On 8/13/2010 4:59 PM, RJack wrote:
The GPLv2&3 licenses are no defense whatsoever to patent enforcement.
Moglen's patent gibberish is just that -- gibberish.

That's false. The GPL says <>
   Each contributor grants you a non-exclusive, worldwide,
   royalty-free patent license under the contributor's
   essential patent claims, to make, use, sell, offer for
   sale, import and otherwise run, modify and propagate the
   contents of its contributor version.

Anyone distributing code under the GPL and then suing for patents
embodied in the distributed code would be guilty of promissory

Any code that implements a patent idea is not copyrightable
> within the practice area of the patent.

You are extremely confused. Code is copyrightable whether or not
it embodies patented ideas. If you believe otherwise, you should
quote the law or case that demonstrates your thesis.
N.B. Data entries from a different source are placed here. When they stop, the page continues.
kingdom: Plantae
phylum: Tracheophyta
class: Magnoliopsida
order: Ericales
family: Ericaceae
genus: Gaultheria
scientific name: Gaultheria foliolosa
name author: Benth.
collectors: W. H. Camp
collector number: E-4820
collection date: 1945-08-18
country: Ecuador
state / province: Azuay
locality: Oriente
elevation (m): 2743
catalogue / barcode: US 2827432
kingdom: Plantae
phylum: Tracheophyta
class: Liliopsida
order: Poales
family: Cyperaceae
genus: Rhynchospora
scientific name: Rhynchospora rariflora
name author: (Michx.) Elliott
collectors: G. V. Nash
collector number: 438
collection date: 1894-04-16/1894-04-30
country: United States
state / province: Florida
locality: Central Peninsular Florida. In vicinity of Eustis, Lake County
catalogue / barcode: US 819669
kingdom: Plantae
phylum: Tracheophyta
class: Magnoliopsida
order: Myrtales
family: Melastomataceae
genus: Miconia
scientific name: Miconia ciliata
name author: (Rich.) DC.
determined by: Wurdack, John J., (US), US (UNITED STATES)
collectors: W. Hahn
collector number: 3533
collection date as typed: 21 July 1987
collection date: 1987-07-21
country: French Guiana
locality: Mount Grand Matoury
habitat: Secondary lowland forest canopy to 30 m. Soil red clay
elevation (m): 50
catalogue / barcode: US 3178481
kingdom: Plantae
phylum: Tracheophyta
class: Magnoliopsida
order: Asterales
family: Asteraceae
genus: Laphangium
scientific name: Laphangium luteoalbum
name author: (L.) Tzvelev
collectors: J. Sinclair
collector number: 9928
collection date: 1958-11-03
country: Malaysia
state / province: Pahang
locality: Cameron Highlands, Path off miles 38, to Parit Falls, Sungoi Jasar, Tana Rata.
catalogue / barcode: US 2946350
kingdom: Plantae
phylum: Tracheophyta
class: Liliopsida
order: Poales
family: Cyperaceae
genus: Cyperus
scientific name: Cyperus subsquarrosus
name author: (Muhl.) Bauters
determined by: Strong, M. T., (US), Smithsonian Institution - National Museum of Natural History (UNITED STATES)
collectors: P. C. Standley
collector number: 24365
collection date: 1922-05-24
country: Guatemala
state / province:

Lexmark is an excellent illustration of the principle that if
there is only one (natural) way to do something, then that can't
be copyrighted because there is no creative aspect involved. But
this has nothing to do with your claim that code which embodies
a patent can't be copyrighted.

The GPL is a *copyright* license it cannot apply to source code
> that is not eligible for copyright in the context of patents.

There is no such thing as "source code that is not eligible for
copyright in the context of patents".


It is quite clear by now that anti-GPL cranks do not only L with
their A, but they also use their A instead of their B for thinking,
and as a source from which to pull ideas.